I thought of that phrase more than once while attending the Touring Career Workshop in Nashville. It’s a free event and is an amazing opportunity for people in the music industry, from students to veterans, to network and regroup about topics like surviving in the business, resolving conflicts on the road, staying healthy on the road, navigating the new health care laws, and lots more.
This year, I attended Pete Healey’s “Show & Site Safety” session. Pete is the Production Manager and Front of House engineer for superstar country artist Luke Bryan. Luke’s touring schedule this year included performance at theaters, arenas, and some football stadiums. I was lucky enough to catch the show at Soldier Field a few months ago. It’s quite an amazing production, requiring a huge crew working many hours to erect a giant stage with audio, video and a fireworks display capping it all off. Thinking about that production through the lens of safety concerns gave me a whole new perspective on it, though.
Pete explained that when he attended the Touring Career Workshop a year before, the keynote speaker was Jim Digby, a 30-year industry veteran and the president of the Event Safety Alliance, the organization that created and updates the Event Safety Guide, a book that lays out regulations and safety considerations for event coordinators. Pete said that Jim’s speech was a real turning point for him, especially since Luke would be embarking on his 2014 tour in a few months.
Fast forward to this year. Pete started following the guidelines of the Event Safety Guide, in particular the one about helmets. “While the stage is going up, everyone is required to wear helmets. If Luke wants to wander out to look at something, he needs to be wearing a helmet,” said Pete. He mentioned that a few veterans resisted at first but then were thanking him later.
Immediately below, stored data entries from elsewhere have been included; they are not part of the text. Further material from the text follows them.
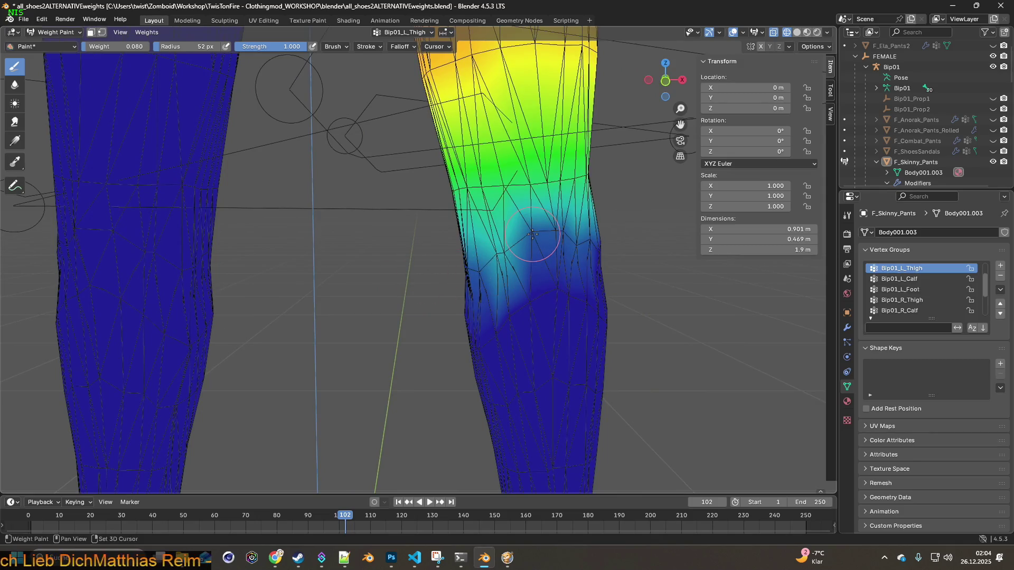
click(917, 301)
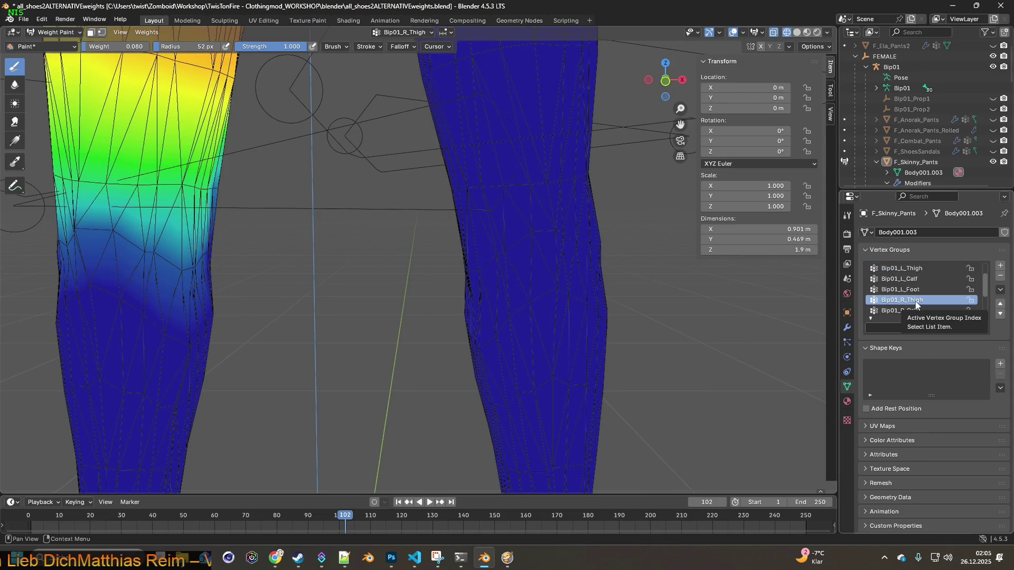
click(918, 270)
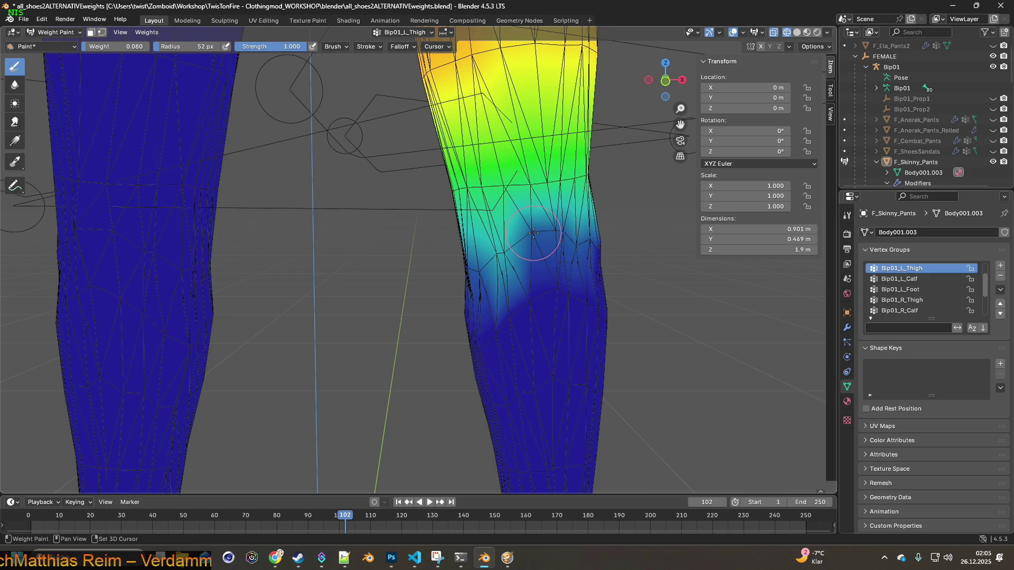
click(904, 300)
Here’s why: at the end of the first show on the tour, while the crew was tearing out the gear, a forklift operator bumped into the stage, causing a collapse. A few workers fell through the floor, and some very heavy gear came falling down on top of them. Thankfully, there were no major injuries. The workers were wearing safety helmets. Pete said the next order of business after freeing the men from the collapse was to deal with the collapse itself. They spent the next six hours figuring out how to remove the pieces without further injury to themselves or the gear. They were able to save most of the expensive hardware.
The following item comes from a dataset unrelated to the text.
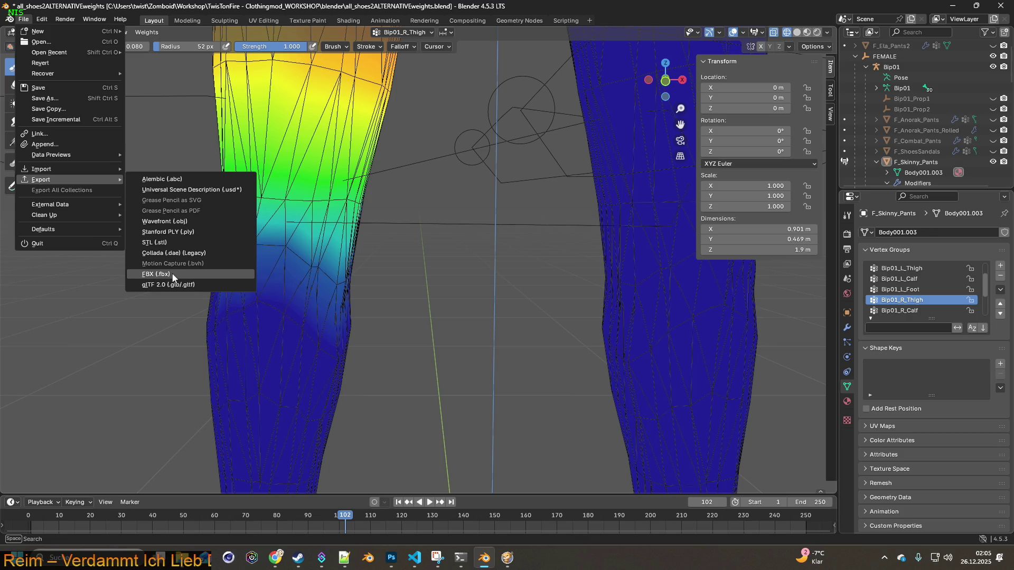
click(173, 276)
click(688, 445)
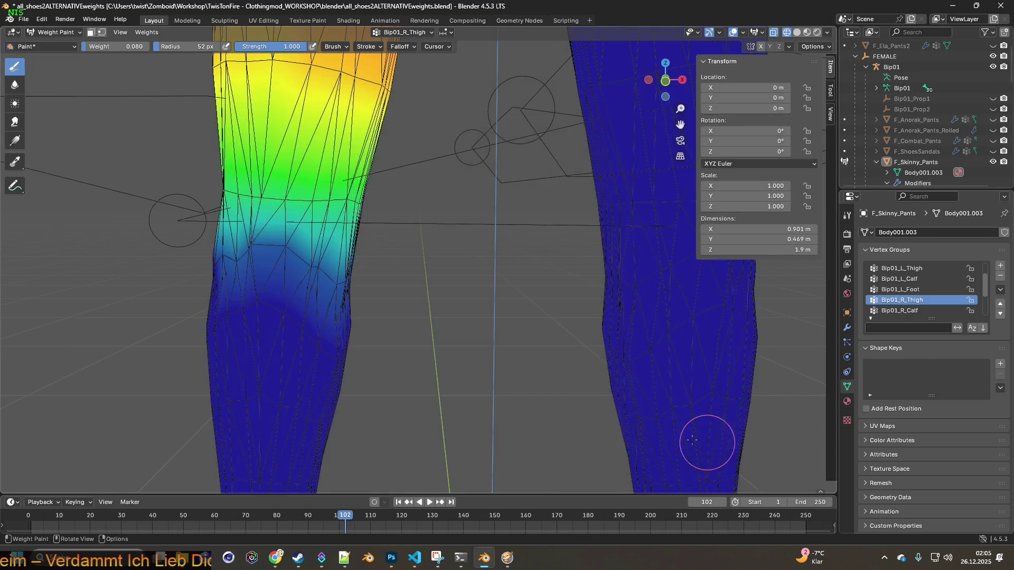
click(506, 558)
At the conclusion of his presentation, Pete showed a picture of the entire crew, and said, “At the end of the night, we want everyone to be able to go home…especially the audience.”
“Be Aware. Be Safe,” were the words on his last slide.
The next time you attend an event, take notice of your surroundings and how many people are there to help make sure everyone has a safe, awesome evening. If you’re in the event planning business, you should definitely get a copy of the Event Safety Guide and start following its recommendations. As Pete experienced, it could mean the difference between inconvenience and tragedy. And like Sgt. Phil says, “Let’s roll…and let’s be careful out there.”